Global Privacy: Time To Reclaim Control!
What we can achieve. What we are doing.
A week to discuss global privacy
Throughout these last days, in the context of the #dataprivacyweek, we have been talking about privacy from a global perspective, while showcasing the research done by Privacy International and the organisations who are part of its International Network.
The right to privacy is a particularly multifaceted human right, which manifests in diverse and nuanced ways. As we said when we set the tone for this week, privacy is no longer perceived nor addressed only as confidentiality or secrecy, and involves power dynamics between individuals, states, markets, and international organisations, as well as one’s autonomy, dignity, and self-determination.
Today, in the last day of the week and as we start to look at the next steps, it is time to talk about the challenges we have ahead. Undertaking research, as we showcased this week, is essential to understand how different regulations, technologies and social practices, as developed and promoted by innovations in technology and governance, can interfere with our right to privacy, and what we can do to defend this right. It also helps to uncover the power dynamics behind these discussions. And at the same time, brings global context and perspective to these discussions.
Time to reclaim control
Despite all the mounting surveillance, unfettered data exploitation and all the privacy interferences that are happening across the world, there is reason to have hope. Never before have we had this much understanding and evidence of how governments, industry and intermediaries affects our privacy, and the debate has slowly moved from small elite circles to the public domain.
Many countries are discussing or improving their data protection laws, and the General Data Protection Regulation will enter into force in May this year, creating new data protection rights for more than 500 million people and impacting data protection rights across the world. India, with 1.3 billion inhabitants, got a landmark supreme court ruling recognising a fundamental right to privacy in their constitution and has initiated a process to develop and draft a data protection law.
At the same time, the world is starting to fully recognise the value of the human right to privacy. The General Assembly and Human Right Council of the United Nations have been increasingly issuing resolutions about the right to privacy and these issues are being raised in human rights reporting and monitoring mechanisms. And all the research in the field is increasingly proving that we don’t have to choose between development and privacy, or between security and privacy. We can have it all. The time to reclaim control has come.
What can we achieve?
In relation with the four themes we explored (access and control, data protection, identity and urban surveillance), there are many opportunities to reclaim our right to privacy and develop a new narrative.

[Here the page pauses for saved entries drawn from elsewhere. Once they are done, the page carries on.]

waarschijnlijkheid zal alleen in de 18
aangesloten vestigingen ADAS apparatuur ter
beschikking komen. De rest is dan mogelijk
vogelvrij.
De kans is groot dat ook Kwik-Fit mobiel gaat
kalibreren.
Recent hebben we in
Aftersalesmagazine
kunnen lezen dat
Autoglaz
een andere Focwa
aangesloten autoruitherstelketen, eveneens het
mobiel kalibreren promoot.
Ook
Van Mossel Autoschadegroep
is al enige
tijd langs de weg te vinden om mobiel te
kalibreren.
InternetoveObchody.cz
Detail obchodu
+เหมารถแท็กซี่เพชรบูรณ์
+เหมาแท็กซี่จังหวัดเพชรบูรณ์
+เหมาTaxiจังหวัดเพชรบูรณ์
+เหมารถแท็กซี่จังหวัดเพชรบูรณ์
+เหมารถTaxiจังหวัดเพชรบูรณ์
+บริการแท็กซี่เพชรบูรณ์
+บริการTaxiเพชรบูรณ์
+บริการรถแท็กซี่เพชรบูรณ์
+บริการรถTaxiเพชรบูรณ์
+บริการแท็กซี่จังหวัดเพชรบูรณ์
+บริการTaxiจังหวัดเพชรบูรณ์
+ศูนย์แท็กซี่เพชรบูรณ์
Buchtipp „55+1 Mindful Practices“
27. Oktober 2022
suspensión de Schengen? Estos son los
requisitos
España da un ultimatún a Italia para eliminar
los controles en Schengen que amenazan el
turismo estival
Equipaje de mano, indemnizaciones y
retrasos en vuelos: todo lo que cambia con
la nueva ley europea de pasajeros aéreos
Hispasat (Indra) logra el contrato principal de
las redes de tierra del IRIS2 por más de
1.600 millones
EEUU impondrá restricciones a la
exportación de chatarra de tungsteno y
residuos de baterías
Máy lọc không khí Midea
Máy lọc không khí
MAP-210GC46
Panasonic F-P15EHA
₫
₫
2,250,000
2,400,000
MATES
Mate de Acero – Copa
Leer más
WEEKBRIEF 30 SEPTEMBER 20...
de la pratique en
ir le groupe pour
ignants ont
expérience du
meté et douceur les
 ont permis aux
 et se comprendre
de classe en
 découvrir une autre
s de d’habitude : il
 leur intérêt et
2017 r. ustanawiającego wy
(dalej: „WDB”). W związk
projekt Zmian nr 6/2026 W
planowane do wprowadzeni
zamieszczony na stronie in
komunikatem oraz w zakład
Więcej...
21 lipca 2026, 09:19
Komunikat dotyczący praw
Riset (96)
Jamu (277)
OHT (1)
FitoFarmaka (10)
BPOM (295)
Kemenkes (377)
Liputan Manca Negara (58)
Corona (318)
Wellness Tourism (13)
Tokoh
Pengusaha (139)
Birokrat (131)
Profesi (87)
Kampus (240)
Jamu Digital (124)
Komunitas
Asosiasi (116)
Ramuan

In terms of policy, and far from being exhaustive, we can associate each theme with a key outcome:
- When it comes to access and control of public information, implement effective regulations allowing citizens access to public information while preserving their privacy. Avoid exceptions that restrict transparency and accountability of how military, intelligence and law enforcement bodies process personal data.
- In relation to data protection, while more than 120 countries already have passed some kind of data protection regulations, a key challenge is to make them more effective, through enforcement and institutions who can uphold those rules, as well as to identify what data, processing mechanism and actors are falling through the cracks and are not subject to any regulation.
- Pertaining to identity systems, we need to put human dignity and self-determination at the forefront of those discussion, and to question if we need them in the first place. If we do, they need to be implemented in an inclusive, accountable and secure manner, minimising data generation and processing, profiling and discrimination.
- And finally, regarding urban surveillance, there is an urgent need to put the individual at the centre of decision-making process as we question what lies beneath these techno-utopic visions, challenge the dominant narratives and empty promises made to citizens, and start taking measures to place limits on the surveillance of public spaces and what is being done with the increasing amounts of generated and processed data.
What we are doing?
Privacy International, its International Network, and many other privacy advocates around the world are already working to achieve better privacy protections, and to put a stop on the unfettered surveillance and data exploitation we see today. And we can all do even more, by helping us to:
- Work with a global perspective. While privacy is a universal human right, it has different expressions around the world, which we need to take in account. But at the same that global perspective doesn’t mean we can’t have global standards, and we need to increase and extend them to all the world, while working with international organisations and networks to achieve these goals.
- Put national governments in check. Globally, and particularly in the countries with weaker checks and balances and limited respect for rule of law, many of the threats and challenges we face are related with how decision-makers (mis)understand privacy. In some cases, privacy violations are generated as a by-product of other initiatives, to make life easier for bureaucrats, or because governments see privacy as a barrier for public security. We can and must address and solve those issues.
- Private sector is responsible too. Industry claims that ‘data is the new oil’, or an unlimited resource they can exploit as a business model. But that view overlooks the importance of privacy, not just as secrecy or confidentiality, but as the ability of people to have control over their information and identity, and increasingly every aspect of their lives. Countries with weaker bargaining powers shouldn’t become laboratories for data exploitation, nor ‘data havens’ to take advantage of less demanding regulations.